Her talent in fact runs in the family ― her grandmother used to work in the Joseon royal kitchen and her mother was also a great cook. As a kid, Seonjae would spend time in her father’s herbal medicine shop and learn about medicinal food.
She came across a book on Buddhism one day and was impressed to learn that when people came to Buddha for consultation, the first thing he asked was “What do you eat?”
“A reporter came to interview me a few days ago, and his face was all yellow and puffed up. So I asked him ‘what do you eat’ and he immediately answered ‘ramen,’” said Seonjae, shaking her head.
“I told him that ‘before you interview me, you should change your mindset first.’ Instead of cooking ramen, just spend 30 minutes of your day to cook rice and eat kimchi. Your job is important, of course, but is it more important than your life?” asked Seonjae.
Though it is not unusual for a monk to be fond of temple food, Seonjae decided to promote it because she knew it could help. This is she first realized when several juvenile delinquents were sent to the temple. The junk food addicts started to calm down as she fed them temple food. After she suffered from liver cirrhosis but gradually cured herself, her belief got stronger.
“I realized that I should teach kids from when they are young, so that there won’t be more patients like me. Many kids got better. But I did not cure them, I just cooked for them,” said Seonjae.
To young people of today who claim to be under extreme stress everyday, Seonjae advised to simply avoid bad food, rather than searching for health foods. It is a pity that Koreans nowadays do not seem to understand hansik, Korean traditional food, at all, she added.
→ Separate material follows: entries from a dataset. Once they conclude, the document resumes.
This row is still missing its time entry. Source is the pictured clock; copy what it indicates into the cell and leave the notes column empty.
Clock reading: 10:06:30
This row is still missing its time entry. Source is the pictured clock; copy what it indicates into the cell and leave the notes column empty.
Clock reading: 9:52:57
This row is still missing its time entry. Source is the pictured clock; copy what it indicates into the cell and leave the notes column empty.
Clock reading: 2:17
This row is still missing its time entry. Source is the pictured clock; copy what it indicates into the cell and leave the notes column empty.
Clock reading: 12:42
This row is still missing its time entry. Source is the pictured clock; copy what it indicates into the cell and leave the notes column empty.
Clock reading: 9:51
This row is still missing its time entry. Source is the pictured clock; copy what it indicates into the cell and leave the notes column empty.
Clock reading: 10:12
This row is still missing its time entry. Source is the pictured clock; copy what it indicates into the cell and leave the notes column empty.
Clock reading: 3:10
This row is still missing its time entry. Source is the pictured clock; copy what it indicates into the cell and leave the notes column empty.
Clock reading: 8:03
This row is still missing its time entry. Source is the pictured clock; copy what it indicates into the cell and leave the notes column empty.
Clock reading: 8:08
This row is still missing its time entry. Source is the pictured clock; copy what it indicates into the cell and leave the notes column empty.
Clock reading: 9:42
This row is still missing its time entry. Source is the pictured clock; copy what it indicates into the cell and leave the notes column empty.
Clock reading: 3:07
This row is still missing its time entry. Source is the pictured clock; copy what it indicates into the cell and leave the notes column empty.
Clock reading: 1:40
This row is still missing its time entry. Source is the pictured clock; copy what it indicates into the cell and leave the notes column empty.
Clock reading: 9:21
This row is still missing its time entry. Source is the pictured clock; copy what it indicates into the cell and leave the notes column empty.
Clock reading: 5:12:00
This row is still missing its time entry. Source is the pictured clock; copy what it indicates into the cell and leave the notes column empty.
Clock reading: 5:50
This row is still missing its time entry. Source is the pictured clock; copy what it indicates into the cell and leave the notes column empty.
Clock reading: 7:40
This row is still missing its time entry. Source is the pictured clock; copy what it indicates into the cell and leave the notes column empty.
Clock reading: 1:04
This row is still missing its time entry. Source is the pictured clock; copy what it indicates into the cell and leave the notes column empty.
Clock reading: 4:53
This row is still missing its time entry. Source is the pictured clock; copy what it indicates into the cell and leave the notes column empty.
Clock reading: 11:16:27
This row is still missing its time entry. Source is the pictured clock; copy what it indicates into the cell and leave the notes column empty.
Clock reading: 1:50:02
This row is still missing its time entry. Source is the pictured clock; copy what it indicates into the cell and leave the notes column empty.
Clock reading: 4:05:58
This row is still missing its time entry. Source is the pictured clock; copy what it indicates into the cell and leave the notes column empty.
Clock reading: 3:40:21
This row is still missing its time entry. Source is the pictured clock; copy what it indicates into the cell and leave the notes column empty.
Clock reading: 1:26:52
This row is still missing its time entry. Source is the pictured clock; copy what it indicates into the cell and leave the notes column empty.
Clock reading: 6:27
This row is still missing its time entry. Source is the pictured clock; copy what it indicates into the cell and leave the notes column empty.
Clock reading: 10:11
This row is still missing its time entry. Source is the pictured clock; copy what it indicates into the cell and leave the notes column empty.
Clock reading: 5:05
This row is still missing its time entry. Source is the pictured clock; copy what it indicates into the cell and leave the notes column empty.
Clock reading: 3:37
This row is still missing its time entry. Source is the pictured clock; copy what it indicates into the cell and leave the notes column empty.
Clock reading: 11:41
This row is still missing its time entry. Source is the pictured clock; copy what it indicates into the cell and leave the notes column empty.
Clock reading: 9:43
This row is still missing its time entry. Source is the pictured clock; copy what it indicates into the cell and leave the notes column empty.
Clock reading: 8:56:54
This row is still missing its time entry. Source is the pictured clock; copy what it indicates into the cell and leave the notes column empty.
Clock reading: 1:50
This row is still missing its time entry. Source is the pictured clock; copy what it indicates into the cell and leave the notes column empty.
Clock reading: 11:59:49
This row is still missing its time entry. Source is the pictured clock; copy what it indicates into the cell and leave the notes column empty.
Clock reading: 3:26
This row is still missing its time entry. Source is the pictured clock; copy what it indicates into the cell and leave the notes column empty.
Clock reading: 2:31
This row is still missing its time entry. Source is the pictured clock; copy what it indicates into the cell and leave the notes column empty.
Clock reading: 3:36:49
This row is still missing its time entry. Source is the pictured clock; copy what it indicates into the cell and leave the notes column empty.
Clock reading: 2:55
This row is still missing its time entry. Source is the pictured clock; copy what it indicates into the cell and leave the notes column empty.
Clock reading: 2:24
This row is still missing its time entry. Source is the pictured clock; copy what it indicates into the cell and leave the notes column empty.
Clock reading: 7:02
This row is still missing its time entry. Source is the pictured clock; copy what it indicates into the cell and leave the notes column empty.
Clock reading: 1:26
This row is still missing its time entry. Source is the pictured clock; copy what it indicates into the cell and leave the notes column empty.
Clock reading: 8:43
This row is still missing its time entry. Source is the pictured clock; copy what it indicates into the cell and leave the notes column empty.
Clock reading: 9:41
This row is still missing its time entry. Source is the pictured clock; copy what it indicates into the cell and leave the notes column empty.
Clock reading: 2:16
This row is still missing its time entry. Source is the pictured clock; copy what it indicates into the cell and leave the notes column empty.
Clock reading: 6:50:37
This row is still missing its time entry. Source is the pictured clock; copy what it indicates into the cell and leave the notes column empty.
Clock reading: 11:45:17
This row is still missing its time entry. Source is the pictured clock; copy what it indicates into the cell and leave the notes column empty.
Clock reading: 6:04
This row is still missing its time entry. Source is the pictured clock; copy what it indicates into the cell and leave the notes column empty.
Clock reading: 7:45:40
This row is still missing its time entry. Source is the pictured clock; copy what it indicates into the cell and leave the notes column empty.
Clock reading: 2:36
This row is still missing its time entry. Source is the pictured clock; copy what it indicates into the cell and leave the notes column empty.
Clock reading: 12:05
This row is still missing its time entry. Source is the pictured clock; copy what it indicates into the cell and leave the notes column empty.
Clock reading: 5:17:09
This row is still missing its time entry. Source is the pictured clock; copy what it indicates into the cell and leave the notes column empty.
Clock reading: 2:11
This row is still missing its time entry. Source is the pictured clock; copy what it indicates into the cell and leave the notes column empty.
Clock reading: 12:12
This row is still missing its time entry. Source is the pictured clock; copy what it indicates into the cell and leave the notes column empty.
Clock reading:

“Hotel chefs do not understand why watery kimchi should be served with porridge. Only one out of 70 university professors raise their hands when asked if they know how to make traditional sauces. The base of hansik is the sauces, kimchi and fermented food. Koreans need to eat those with rice in order to digest well, but many no longer do,” said Seonjae.
“That is why one out of three Koreans becomes a cancer patient although we have so many cooks and doctors. That is why people are turning to temple food,” she said.
For details on Seonjae’s class, call (02) 3411-8103 or visit cafe.daum.net/20060314.
By Park Min-young (claire@heraldcorp.com)
Seonjae’s recipes
Pumpkin Perilla Noodles
1. Grind green pumpkin and sesame leaf with flour and add a bit of salt to make into dough.
2. Roll the dough thinly and chop into noodles.
3. When the kelp soup boils, scoop out the kelp, plunge in the noodles, and let it boil.
4. When it boils, add perilla powder and salt.
Sesame Leaves Boiled in Sauce
1. Wash sesame leaves.
2. Make sauce by mixing ground green and red pepper, soy sauce, perilla oil and pepper powder.
3. Pile up the sesame leaves and pour the sauce on top.
Pickled Cucumber
1. Cut cucumber into strips, the slimmer and lighter the better. Cut green chili pepper likewise.
2. Mix soy sauce, water, vinegar and sugar and pour the sauce on the cucumber.
3. When seasoned, enjoy like pickles.